Large files or large data shouldn't be a reason for _incomplete_ 64Bit
implementations that would make once again LC Script slower.

> Mark Waddingham wrote:
> >
> > Tom Glod wrote:
> > I will... if u wanna replicate...put an image on a stack..make it
> > 32k x 32k
> > ..... and try and do a export snapshot of the image,  LC goes POOF... 
> > Trevor
> > said tha last version of 8 (8.13)  had some memory issues solves, so i 
> > will try to test is there too.
> 
> Currently, the engine implements 'export snapshot' by allocating a 
> raster (32-bits per pixel) of the size of the snapshot you are making, 
> rendering into it and then compressing it.
> 
> So really the maximum size you could hope to snapshot is 16k x* 16k 
> pixels as that requires 2Gb - the engine in general uses signed integer 
> indicies, so the maximum memory buffer it can manipulate is 2Gb bytes. A 
> 32-bit process would probably struggle to do that (due to only having 
> around 2-3Gb of user address space to use) - as there is overhead in 
> rasterization and then compression; but a 64-bit process should be fine.
> 
> There is a bug here as (at least in this specific case) the engine 
> should fail gracefully (as we know there is a hard limit in the size of 
> an image the engine can process).
> 
> As you correctly point out 32k x 32k comes in at 1Gb pixels - which at 
> 24-bit RGB comes out at 4Gb of data. No 'normal' 32-bit application 
> which isn't explicitly designed for manipulating huge images will be 
> able to deal with something that size. I would expect applications such 
> as Photoshop to be able to deal with them though since I believe their 
> native raw storage format for images pages from disk as required (so you 
> never have the 'whole thing' in memory at once - just the bit you are 
> looking at / editing).
> 
> One important thing to remember is that the amount of memory required to 
> take a snapshot is (SOMECONSTANT * 4 * the number of pixels) in the rect 
> of the snapshot (I've not checked but I would estimate 0 < SOMECONSTANT 
> < 2) which means that you can get LiveCode to generate very large 
> images, but you have to break the problem down by splitting up the 
> snapshot into bands and probably use an external (command-line) tool to 
> compress the image into your format of choice (how big an image such a 
> tool can process, again, will be dependent on whether it needs to load 
> the entire image into memory to compress it or not).
> 
> Rough idea:
> 
>      repeat with i = 0 to pHeight / kBandSize
>         import snapshot from rect (0, pWidth, i * kBandSize, kBandSize)

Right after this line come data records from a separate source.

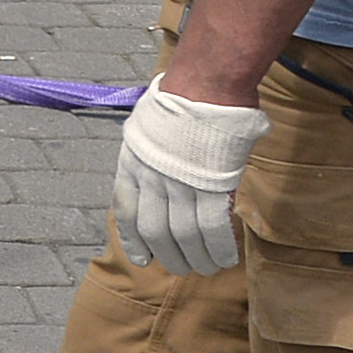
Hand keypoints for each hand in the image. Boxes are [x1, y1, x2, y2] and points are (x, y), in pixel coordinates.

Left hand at [109, 82, 265, 275]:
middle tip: (181, 268)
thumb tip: (164, 166)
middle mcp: (151, 178)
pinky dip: (219, 247)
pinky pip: (212, 228)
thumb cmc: (185, 96)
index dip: (132, 238)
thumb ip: (153, 152)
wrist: (204, 83)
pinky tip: (226, 259)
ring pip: (183, 235)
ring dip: (196, 257)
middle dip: (168, 255)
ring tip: (207, 268)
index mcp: (132, 162)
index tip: (140, 258)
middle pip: (155, 230)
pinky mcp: (209, 186)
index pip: (126, 210)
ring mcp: (179, 184)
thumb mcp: (150, 124)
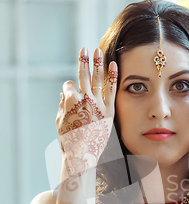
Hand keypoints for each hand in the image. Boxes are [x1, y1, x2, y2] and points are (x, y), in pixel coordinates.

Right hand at [56, 47, 117, 177]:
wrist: (82, 154)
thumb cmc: (68, 141)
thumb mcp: (60, 122)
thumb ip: (62, 106)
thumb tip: (63, 94)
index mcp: (70, 100)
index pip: (69, 85)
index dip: (69, 89)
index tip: (71, 95)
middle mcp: (84, 98)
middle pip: (83, 75)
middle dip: (83, 61)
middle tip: (85, 49)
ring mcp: (97, 103)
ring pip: (97, 78)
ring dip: (97, 63)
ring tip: (97, 50)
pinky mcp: (109, 110)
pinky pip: (111, 90)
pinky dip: (112, 76)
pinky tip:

>         write the imageData of the last image to file tOutputFile
>         delete the last image
>      end repeat
> 
> After this you will have a very large file with the raw xRGB data in it, 
> so you need to find a tool which can take raw 32-bit xRGB data (with 
> specified order of the RGB), the width and height and process it into 
> jpg or png or whatever format you require (I'm hoping others who know 
> more about such things might be able to chime in here - ImageMagick has 
> an arsenal of command-line tools, for example).
> 
> Warmest Regards,
> 
> Mark.
> 
> P.S. There is a hard limit of co-ordinate magnitude in LC and thus the 
> size of any object - 32767 pixels on any side of anything.